Posted by on December 19th, 2011 |

Featured in Families In The Loop, August 2011

Everyone, kids and grown ups included, feels angry from time to time. Children’s experiences of feeling “mad” can be overwhelming for both themselves and for the grownups who are trying to help manage a child’s anger. And in the summer months, with changes in routine and schedules (both good and bad) families tempers can be on edge in particular. Not to mention the sticky Chicago weather. A child’s temper tantrum can set off frustration in a parent, teacher or counselor. So what are some tips to help manage hot, hot, hot feelings in the summer months?

1)    It’s normal and natural for us all to react to other’s feelings and emotions. It’s important however to keep in mind that children learn how to behave from adult models. If a parent or adult models how they can manage anger this sends the message to a child that a situation is not overwhelming. Keep your cool and you will be encouraging your child to keep theirs. Adults can give themselves “time-outs” on occasion! Giving yourself the change to “chill out” will help you manage a child’s anger in a more meaningful fashion.

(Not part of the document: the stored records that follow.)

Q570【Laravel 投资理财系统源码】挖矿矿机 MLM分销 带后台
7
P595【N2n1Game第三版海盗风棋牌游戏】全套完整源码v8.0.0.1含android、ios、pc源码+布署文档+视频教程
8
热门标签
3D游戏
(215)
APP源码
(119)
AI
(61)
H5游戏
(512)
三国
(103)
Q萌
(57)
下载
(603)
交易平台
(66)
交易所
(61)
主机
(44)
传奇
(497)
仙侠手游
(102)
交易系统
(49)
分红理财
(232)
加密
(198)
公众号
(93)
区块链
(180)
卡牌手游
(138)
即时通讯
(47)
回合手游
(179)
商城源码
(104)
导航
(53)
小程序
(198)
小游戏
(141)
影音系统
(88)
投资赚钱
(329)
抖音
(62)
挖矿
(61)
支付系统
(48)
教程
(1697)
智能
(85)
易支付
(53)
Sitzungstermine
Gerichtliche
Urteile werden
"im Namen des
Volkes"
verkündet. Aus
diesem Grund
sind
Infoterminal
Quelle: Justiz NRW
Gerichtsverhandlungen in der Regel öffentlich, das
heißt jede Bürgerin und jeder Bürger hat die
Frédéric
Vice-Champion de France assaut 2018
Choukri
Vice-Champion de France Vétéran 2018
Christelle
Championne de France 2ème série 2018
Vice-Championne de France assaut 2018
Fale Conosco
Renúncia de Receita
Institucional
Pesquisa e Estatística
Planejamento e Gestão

2)    Anger rarely gets us anywhere except for more angry and frustrated. And those around us more upset.  Children learn more from what adults do than what they say. This applies to both positive and negative emotions. So try hard to manage your subtle reactions to frustrating situations. Children pick up on more than we give them credit for!

3)    The things we can control versus the things we cannot control. What a hard lesson to learn! And often a lifelong struggle! But there is no use getting upset over things that are out of our control. Showing children that the world won’t end if we don’t get our way, if there are delays in travel plans, a play date is canceled. The only thing we can control is our own reactions to situations. Have a mantra “Can we control this situation? Or is this situation out of our control?” No use getting upset over spilt milk. Modeling this behavior for children can go farther than lecturing them on the subject.

4)    Everyone feels angry and that’s ok. What’s most important is to talk about it. Consider having your child make a list of Anger Rules. For example:

  1. It’s OK to feel angry but:
    1.              Don’t hurt yourself
    2.              Don’t hurt others
    3.              Don’t hurt property
  2. DO talk about it.

5)    If you or your child has an angry flare up consider the following:

  1. Remove your child from the situation (this includes the grocery store, camp, a friends house.)
  2. Give your child an opportunity to express their anger first. For example, punching a cushion, tearing up paper, crying
  3. Reflect how your child is feeling “I can see you feel angry……still angry? ……How do you feel now?” Don’t “over talk” about the situation until your child has had the chance to calm down.
  4. Don’t make your child say he or she is sorry until they have calmed down sufficiently.

And most importantly – focus on the positive memories you are creating with your child during summer vacation. Share some of your childhood memories, take time to play, to have lazy afternoons, to eat ice cream.